Work request: Return each line of the entries that mentions the word "Shape".

[Stored entries]
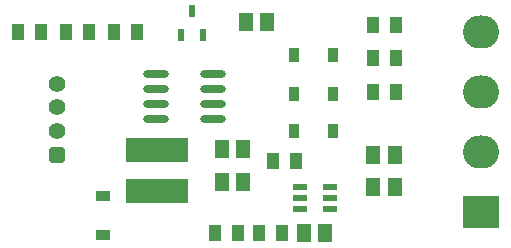
<source format=gbr>
G04*
G04 #@! TF.GenerationSoftware,Altium Limited,Altium Designer,23.0.1 (38)*
G04*
G04 Layer_Color=255*
%FSLAX25Y25*%
%MOIN*%
G70*
G04*
G04 #@! TF.SameCoordinates,C317ACD7-2F99-4A28-9CC3-B5CC64B43C24*
G04*
G04*
G04 #@! TF.FilePolarity,Positive*
G04*
G01*
G75*
%ADD17R,0.04134X0.05315*%
%ADD18O,0.08661X0.02362*%
%ADD19R,0.02362X0.03937*%
%ADD20R,0.04724X0.05906*%
%ADD21R,0.03583X0.04500*%
G04:AMPARAMS|DCode=22|XSize=49.21mil|YSize=23.23mil|CornerRadius=2.9mil|HoleSize=0mil|Usage=FLASHONLY|Rotation=180.000|XOffset=0mil|YOffset=0mil|HoleType=Round|Shape=RoundedRectangle|*
%AMROUNDEDRECTD22*
21,1,0.04921,0.01742,0,0,180.0*
21,1,0.04341,0.02323,0,0,180.0*
1,1,0.00581,-0.02170,0.00871*
1,1,0.00581,0.02170,0.00871*
1,1,0.00581,0.02170,-0.00871*
1,1,0.00581,-0.02170,-0.00871*
%
%ADD22ROUNDEDRECTD22*%
%ADD23R,0.04500X0.03583*%
%ADD24R,0.20866X0.07874*%
%ADD41O,0.12000X0.11000*%
%ADD42R,0.12000X0.11000*%
%ADD43C,0.05512*%
G04:AMPARAMS|DCode=44|XSize=55.12mil|YSize=55.12mil|CornerRadius=13.78mil|HoleSize=0mil|Usage=FLASHONLY|Rotation=90.000|XOffset=0mil|YOffset=0mil|HoleType=Round|Shape=RoundedRectangle|*
%AMROUNDEDRECTD44*
21,1,0.05512,0.02756,0,0,90.0*
21,1,0.02756,0.05512,0,0,90.0*
1,1,0.02756,0.01378,0.01378*
1,1,0.02756,0.01378,-0.01378*
1,1,0.02756,-0.01378,-0.01378*
1,1,0.02756,-0.01378,0.01378*
%
%ADD44ROUNDEDRECTD44*%
D17*
X426000Y421500D02*
D03*
X418323D02*
D03*
Y444000D02*
D03*
X426000D02*
D03*
Y433000D02*
D03*
X418323D02*
D03*
X385161Y398500D02*
D03*
X392839D02*
D03*
X365823Y374500D02*
D03*
X373500D02*
D03*
X300161Y441500D02*
D03*
X307839D02*
D03*
X332161D02*
D03*
X339839D02*
D03*
X323677D02*
D03*
X316000D02*
D03*
X388177Y374500D02*
D03*
X380500D02*
D03*
D18*
X346051Y427500D02*
D03*
Y422500D02*
D03*
Y417500D02*
D03*
Y412500D02*
D03*
X364949Y427500D02*
D03*
Y422500D02*
D03*
Y417500D02*
D03*
Y412500D02*
D03*
D19*
X358000Y448437D02*
D03*
X361740Y440563D02*
D03*
X354260D02*
D03*
D20*
X376000Y445000D02*
D03*
X383087D02*
D03*
X367957Y402500D02*
D03*
X375043D02*
D03*
X367957Y391500D02*
D03*
X375043D02*
D03*
X402500Y374500D02*
D03*
X395413D02*
D03*
X418457Y400500D02*
D03*
X425543D02*
D03*
X418457Y390000D02*
D03*
X425543D02*
D03*
D21*
X392087Y434000D02*
D03*
X405000D02*
D03*
X392087Y421000D02*
D03*
X405000D02*
D03*
X404957Y408500D02*
D03*
X392043D02*
D03*
D22*
X394118Y382500D02*
D03*
Y386240D02*
D03*
Y389980D02*
D03*
X404000D02*
D03*
Y386240D02*
D03*
Y382500D02*
D03*
D23*
X328500Y374043D02*
D03*
Y386957D02*
D03*
D24*
X346500Y402390D02*
D03*
Y388610D02*
D03*
D41*
X454506Y401494D02*
D03*
X454500Y421500D02*
D03*
X454467Y441533D02*
D03*
D42*
X454506Y381494D02*
D03*
D43*
X313000Y424311D02*
D03*
Y416437D02*
D03*
Y408563D02*
D03*
D44*
Y400689D02*
D03*
M02*

</source>
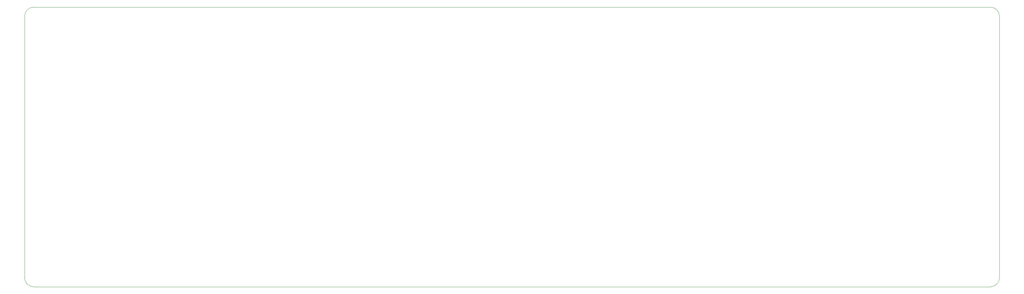
<source format=gbr>
%TF.GenerationSoftware,KiCad,Pcbnew,9.0.6*%
%TF.CreationDate,2025-12-30T17:34:46-07:00*%
%TF.ProjectId,Hotswap PCB,486f7473-7761-4702-9050-43422e6b6963,rev?*%
%TF.SameCoordinates,Original*%
%TF.FileFunction,Profile,NP*%
%FSLAX46Y46*%
G04 Gerber Fmt 4.6, Leading zero omitted, Abs format (unit mm)*
G04 Created by KiCad (PCBNEW 9.0.6) date 2025-12-30 17:34:46*
%MOMM*%
%LPD*%
G01*
G04 APERTURE LIST*
%TA.AperFunction,Profile*%
%ADD10C,0.100000*%
%TD*%
G04 APERTURE END LIST*
D10*
X17500000Y-136200000D02*
X277625000Y-136200000D01*
X277625000Y-60000000D02*
X17500000Y-60000000D01*
X15000000Y-62500000D02*
X15000000Y-133700000D01*
X277625000Y-60000000D02*
G75*
G02*
X280125000Y-62500000I0J-2500000D01*
G01*
X15000000Y-62500000D02*
G75*
G02*
X17500000Y-60000000I2500000J0D01*
G01*
X280125001Y-133700001D02*
G75*
G02*
X277625000Y-136200001I-2500001J1D01*
G01*
X17500000Y-136200000D02*
G75*
G02*
X15000000Y-133700001I0J2500000D01*
G01*
X280125000Y-133700000D02*
X280125000Y-62500000D01*
M02*

</source>
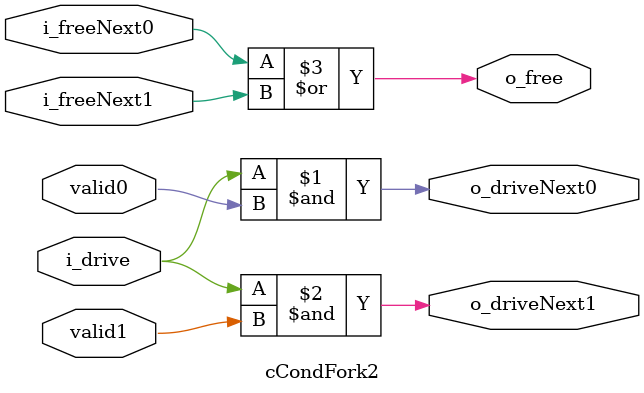
<source format=v>

`timescale 1ns / 1ps

module cCondFork2 (
    // in -->
    input       i_drive     ,
    output      o_free      ,
    // --> out0
    output      o_driveNext0,
    input       i_freeNext0 ,
    input       valid0      ,
    // --> out1
    output      o_driveNext1,
    input       i_freeNext1 ,
    input       valid1
);

// control logic
assign o_driveNext0 = i_drive & valid0;
assign o_driveNext1 = i_drive & valid1;
// simple free signal
// here can make some changes, if you need.
assign o_free       = i_freeNext0 | i_freeNext1;

endmodule


</source>
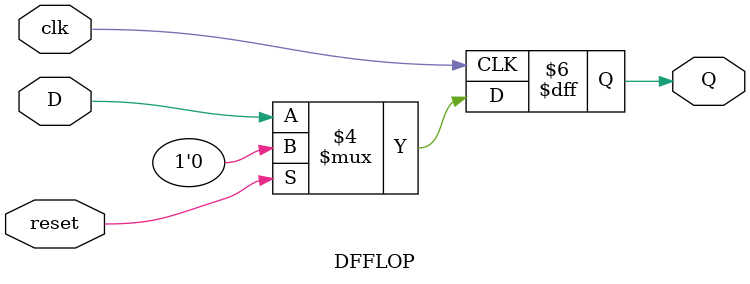
<source format=v>
`timescale 1ns / 1ps

// positive edge triggered D flipflop 
// using synchronous reset 
module DFFLOP(input D,input clk,input reset,output reg Q);
always @ (posedge clk)
  begin 
  if (reset == 1'b0)
    Q <= D;
  else 
    Q <= 1'b0;
  end

endmodule

</source>
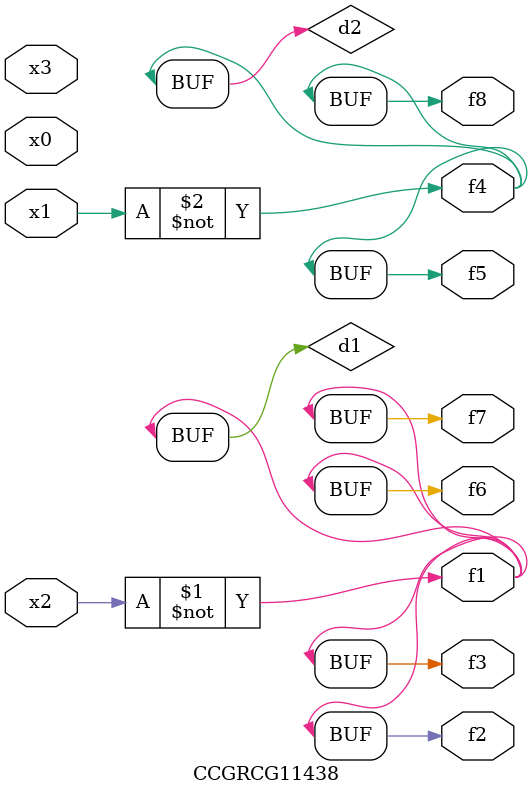
<source format=v>
module CCGRCG11438(
	input x0, x1, x2, x3,
	output f1, f2, f3, f4, f5, f6, f7, f8
);

	wire d1, d2;

	xnor (d1, x2);
	not (d2, x1);
	assign f1 = d1;
	assign f2 = d1;
	assign f3 = d1;
	assign f4 = d2;
	assign f5 = d2;
	assign f6 = d1;
	assign f7 = d1;
	assign f8 = d2;
endmodule

</source>
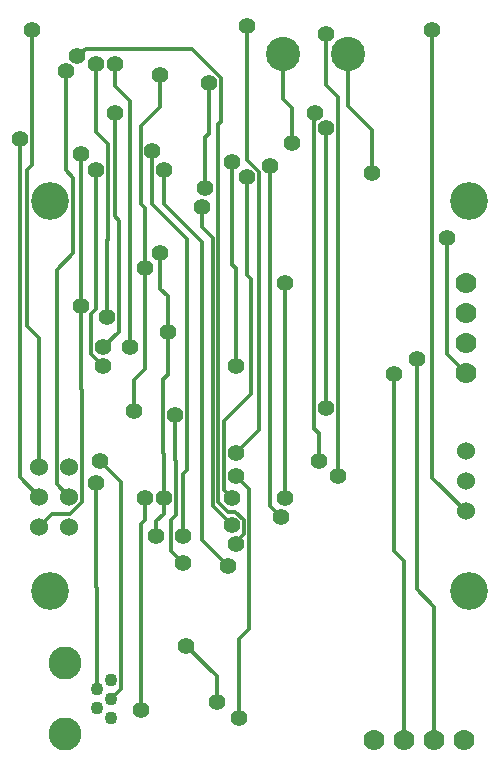
<source format=gbl>
*
*
G04 PADS 9.3.1 Build Number: 456998 generated Gerber (RS-274-X) file*
G04 PC Version=2.1*
*
%IN "DriveFeedback.pcb"*%
*
%MOIN*%
*
%FSLAX35Y35*%
*
*
*
*
G04 PC Standard Apertures*
*
*
G04 Thermal Relief Aperture macro.*
%AMTER*
1,1,$1,0,0*
1,0,$1-$2,0,0*
21,0,$3,$4,0,0,45*
21,0,$3,$4,0,0,135*
%
*
*
G04 Annular Aperture macro.*
%AMANN*
1,1,$1,0,0*
1,0,$2,0,0*
%
*
*
G04 Odd Aperture macro.*
%AMODD*
1,1,$1,0,0*
1,0,$1-0.005,0,0*
%
*
*
G04 PC Custom Aperture Macros*
*
*
*
*
*
*
G04 PC Aperture Table*
*
%ADD010C,0.001*%
%ADD026C,0.06*%
%ADD037C,0.055*%
%ADD051C,0.07*%
%ADD168C,0.04331*%
%ADD169C,0.11024*%
%ADD175C,0.11417*%
%ADD193C,0.12598*%
%ADD194C,0.012*%
*
*
*
*
G04 PC Circuitry*
G04 Layer Name DriveFeedback.pcb - circuitry*
%LPD*%
*
*
G04 PC Custom Flashes*
G04 Layer Name DriveFeedback.pcb - flashes*
%LPD*%
*
*
G04 PC Circuitry*
G04 Layer Name DriveFeedback.pcb - circuitry*
%LPD*%
*
G54D10*
G54D26*
G01X10157Y106339D03*
X20157D03*
X10157Y96339D03*
X20157D03*
X10157Y86339D03*
X20157D03*
X152362Y91417D03*
Y101417D03*
Y111417D03*
G54D37*
X44094Y25197D03*
X69291Y27717D03*
X76850Y22677D03*
X59213Y46614D03*
X57953Y74331D03*
X73071Y73071D03*
X49134Y83150D03*
X57953D03*
X74331Y86929D03*
X75591Y80630D03*
X45354Y95748D03*
X51654D03*
X74331D03*
X91969D03*
X90709Y89449D03*
X28976Y100787D03*
X30236Y108346D03*
X75591Y103307D03*
X109606D03*
X103307Y108346D03*
X75591Y110866D03*
X41575Y124724D03*
X55433Y123465D03*
X105827Y125984D03*
X128504Y137323D03*
X31496Y139843D03*
Y146142D03*
X40315D03*
X75591Y139843D03*
X136063Y142362D03*
X32756Y156220D03*
X52913Y151181D03*
X23937Y160000D03*
X91969Y167559D03*
X50394Y177638D03*
X45354Y172598D03*
X146142Y182677D03*
X64252Y192756D03*
X28976Y205354D03*
X51654D03*
X65512Y199055D03*
X79370Y202835D03*
X74331Y207874D03*
X86929Y206614D03*
X120945Y204094D03*
X3780Y215433D03*
X23937Y210394D03*
X47874Y211654D03*
X94488Y214173D03*
X35276Y224252D03*
X105827Y219213D03*
X102047Y224252D03*
X18898Y238110D03*
X50394Y236850D03*
X66772Y234331D03*
X22677Y243150D03*
X28976Y240630D03*
X35276D03*
X7559Y251969D03*
X79370Y253228D03*
X105827Y250709D03*
X141102Y251969D03*
G54D51*
X152362Y167598D03*
Y157598D03*
Y147598D03*
Y137598D03*
X121890Y15236D03*
X131890D03*
X141890D03*
X151890D03*
G54D168*
X34016Y35276D03*
X29291Y32126D03*
X34016Y28976D03*
X29291Y25827D03*
X34016Y22677D03*
G54D169*
X18858Y17165D03*
Y40787D03*
G54D175*
X91417Y243780D03*
X113071D03*
G54D193*
X13780Y64961D03*
Y194882D03*
X153543D03*
Y64961D03*
G54D194*
X131890Y15236D02*
Y74962D01*
X128504Y78347*
Y137323*
X141890Y15236D02*
Y59640D01*
X136063Y65467*
Y142362*
X44094Y25197D02*
Y87117D01*
X45354Y88377*
Y95748*
X69291Y27717D02*
Y36535D01*
X59213Y46614*
X76850Y22677D02*
Y48946D01*
X80081Y52176*
X29291Y32126D02*
Y66007D01*
X28976Y66322*
Y100787*
X34016Y28976D02*
X37381Y32342D01*
Y101202*
X80081Y52176D02*
Y98817D01*
X75591Y103307*
X54003Y78281D02*
Y88648D01*
X55604Y90249*
X57953Y74331D02*
X54003Y78281D01*
X73071Y73071D02*
X64252Y81890D01*
Y181302*
X51654Y193900*
Y205354*
X10157Y86339D02*
X14528Y90709D01*
X20467*
X24357Y94599*
Y131854*
X49134Y83150D02*
Y88189D01*
X51654Y90709*
Y95748*
X57953Y83150D02*
Y103749D01*
X59383Y105179*
X75317Y80903D02*
X78281Y83867D01*
Y88565*
X75507Y91339*
X73154*
X69841Y94652*
X74331Y86929D02*
X68031Y93228D01*
Y182547*
X64252Y186327*
Y192756*
X75591Y80630D02*
X75317Y80903D01*
X10157Y96339D02*
X3780Y102717D01*
Y215433*
X20157Y96339D02*
X15957Y100539D01*
X55604Y90249D02*
Y108364D01*
X55433Y108535*
Y123465*
X51654Y95748D02*
Y110678D01*
X51483Y110848*
Y135451*
X69841Y94652D02*
Y220392D01*
X70722Y221273*
X74331Y95748D02*
X71641Y98644D01*
X91969Y95748D02*
Y167559D01*
X90709Y89449D02*
X86929Y93228D01*
Y206614*
X152362Y91417D02*
X141102Y102677D01*
Y251969*
X10157Y106339D02*
Y149112D01*
X6130Y153140*
Y205124*
X15957Y100539D02*
Y171924D01*
X21429Y177396*
X37381Y101202D02*
X30236Y108346D01*
X59383Y105179D02*
Y182250D01*
X47704Y193930*
X71641Y98644D02*
Y121404D01*
X80630Y130394*
X109606Y103307D02*
Y115717D01*
X109777Y115888*
X103307Y108346D02*
Y117607D01*
X101877Y119037*
X75591Y110866D02*
X83320Y118596D01*
Y204554*
X109777Y115888D02*
Y229706D01*
X105827Y233656*
Y250709*
X41575Y124724D02*
Y135245D01*
X45354Y139024*
Y172598*
X101877Y119037D02*
Y224252D01*
X102047*
X105827Y125984D02*
Y219213D01*
X24357Y131854D02*
X23937Y132274D01*
Y160000*
X51483Y135451D02*
X52913Y136881D01*
Y151181*
X80630Y130394D02*
Y169007D01*
X79370Y170267*
Y202835*
X152362Y137598D02*
X146142Y143819D01*
Y182677*
X27546Y143793D02*
Y157310D01*
X28976Y158740*
Y205354*
X31496Y139843D02*
X27546Y143793D01*
X31496Y146142D02*
X36706Y151352D01*
X40315Y146142D02*
Y228220D01*
X35276Y233259*
Y240630*
X75591Y139843D02*
Y172410D01*
X74331Y173670*
Y207874*
X36706Y151352D02*
Y188364D01*
X35276Y189794*
Y224252*
X32756Y156220D02*
Y181859D01*
X32926Y182030*
X52913Y151181D02*
Y163150D01*
X50394Y165669*
Y177638*
X23937Y160000D02*
Y210394D01*
X21429Y177396D02*
Y202683D01*
X18898Y205214*
Y238110*
X45354Y172598D02*
Y192568D01*
X43924Y193998*
X32926Y182030D02*
Y214003D01*
X28976Y217953*
Y240630*
X43924Y193998D02*
Y219860D01*
X50394Y226330*
Y236850*
X47704Y193930D02*
Y207262D01*
X47874Y207432*
Y211654*
X6130Y205124D02*
X7730Y206723D01*
Y232459*
X65512Y199055D02*
Y216063D01*
X66772Y217323*
Y234331*
X83320Y204554D02*
X79370Y208504D01*
Y253228*
X120945Y204094D02*
Y218521D01*
X113071Y226395*
Y243780*
X94488Y214173D02*
Y225962D01*
X91417Y229032*
Y243780*
X70722Y221273D02*
Y235967D01*
X61019Y245669*
X7730Y232459D02*
X7559Y232629D01*
Y251969*
X22677Y243150D02*
X25744Y245669D01*
X61019*
X0Y0D02*
M02*

</source>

Response below:
G04:AMPARAMS|DCode=22|XSize=49.21mil|YSize=23.23mil|CornerRadius=2.9mil|HoleSize=0mil|Usage=FLASHONLY|Rotation=180.000|XOffset=0mil|YOffset=0mil|HoleType=Round|Shape=RoundedRectangle|*
G04:AMPARAMS|DCode=44|XSize=55.12mil|YSize=55.12mil|CornerRadius=13.78mil|HoleSize=0mil|Usage=FLASHONLY|Rotation=90.000|XOffset=0mil|YOffset=0mil|HoleType=Round|Shape=RoundedRectangle|*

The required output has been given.